JR川越線の荒川橋梁「複線化」追加費用は? 架替構想の浮上機に調査・検討進む



埼玉県などはJR川越線・荒川橋梁の架替事業にあわせ、同橋梁を複線化する構想の調査・検討を進めている。本年度2022年度の調査では、既存橋梁の活用の可能性や複線構造の橋梁で整備した場合の追加費用などが示された。

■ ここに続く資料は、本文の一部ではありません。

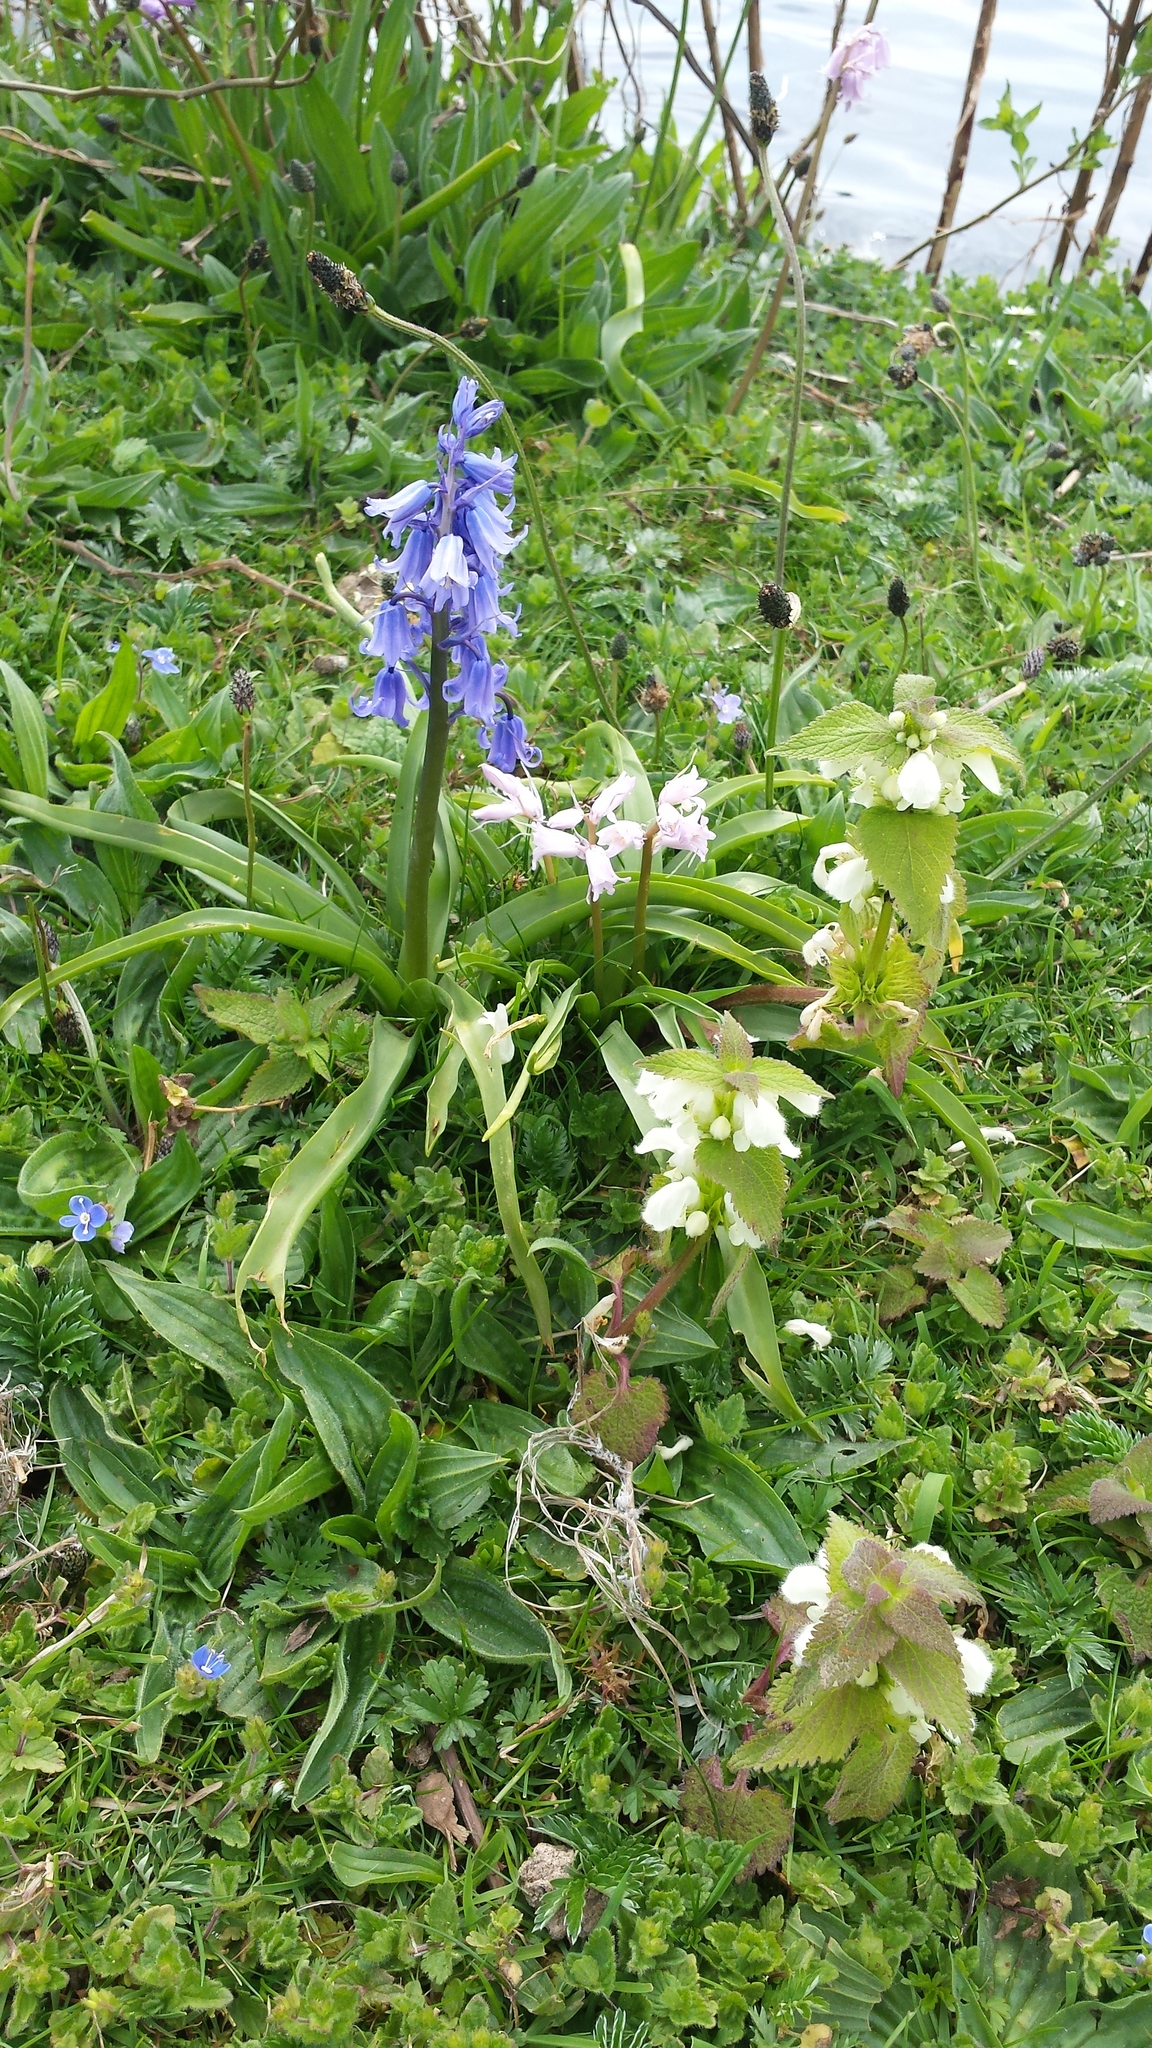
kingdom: Plantae
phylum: Tracheophyta
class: Liliopsida
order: Asparagales
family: Asparagaceae
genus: Hyacinthoides
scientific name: Hyacinthoides massartiana
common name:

JR川越線の荒川橋梁。【画像:HK-SAN/写真AC】

国土交通省や埼玉県などは2020年11月、「JR川越線荒川橋りょうの複線化仕様での架換えに関する協議会」を設置。昨年度2021年度の調査では、単線の橋梁で架け替えて複線化時に単線橋梁を増設する案や、最初から複線構造の橋梁を整備して架け替える案など5案のメリットやデメリットの調査が行われた。

協議会は2022年1月、この調査結果を踏まえて「現在線と別の位置に架換え、複線化時は既存の橋りょうを補強して活用する案」と「現在線と別の位置に複線構造で架換える案」の追加調査を行うことを決定。同年12月に埼玉県とさいたま市、川越市が調査結果をまとめた。

報告書によると、既存の橋梁は80年以上前の1938年に完成したもので、現在の法令で定められた条件をほぼ満たしていない。部分的には条件を満たしているが橋脚の大規模な改造が必要で、既存橋梁を活用する案では「メリットを見いだせない」とした。

複線構造の橋梁を整備するケースでは2案を調査。現在線の上流側に複線構造の橋脚と橋桁を同時に構築し、複線化時に軌道・架線を増設する案では、追加費用は概算で約50億円になるとした。一方、複線構造の橋脚を整備して架替時は単線桁を架設し、複線化時に単線の橋桁を増設する案では概算約51億円の追加費用がかかるとし、当初から複線の橋桁を整備するより若干高くなった。

荒川橋梁とその周辺の平面図(北は左下)。【画像:埼玉県・さいたま市・川越市】
複線構造の橋脚と橋桁を整備する案の横断面図(オレンジ色は複線化時の増設部分)。【画像:埼玉県・さいたま市・川越市】
複線構造の橋脚と単線構造の橋桁(オレンジ色は複線化時に増設)を整備する案の横断面図。【画像:埼玉県・さいたま市・川越市】

川越線の荒川橋梁は、国が洪水防止策として計画する「荒川第2・3調節池整備事業」の第2調整池の整備範囲にある。調節池の整備にあわせて周囲の堤防の拡張やかさ上げを行うため、現在の荒川橋梁より約4~5m高い橋梁を新たに整備して架け替える計画だ。国交省関東地方整備局とJR東日本大宮支社は2021年7月、基本協定を締結した。

この事業による荒川橋梁の架替は「現状の川越線の機能を補償するもの」として国が整備するため、現在の荒川橋梁と同じ単線構造での架け替えが前提になる。しかし架替構想の浮上を機に沿線自治体から複線化を求める声が高まったことを受け、国交省や埼玉県、さいたま市、川越市が協議会を設置して複線化の調査・検討を進めている。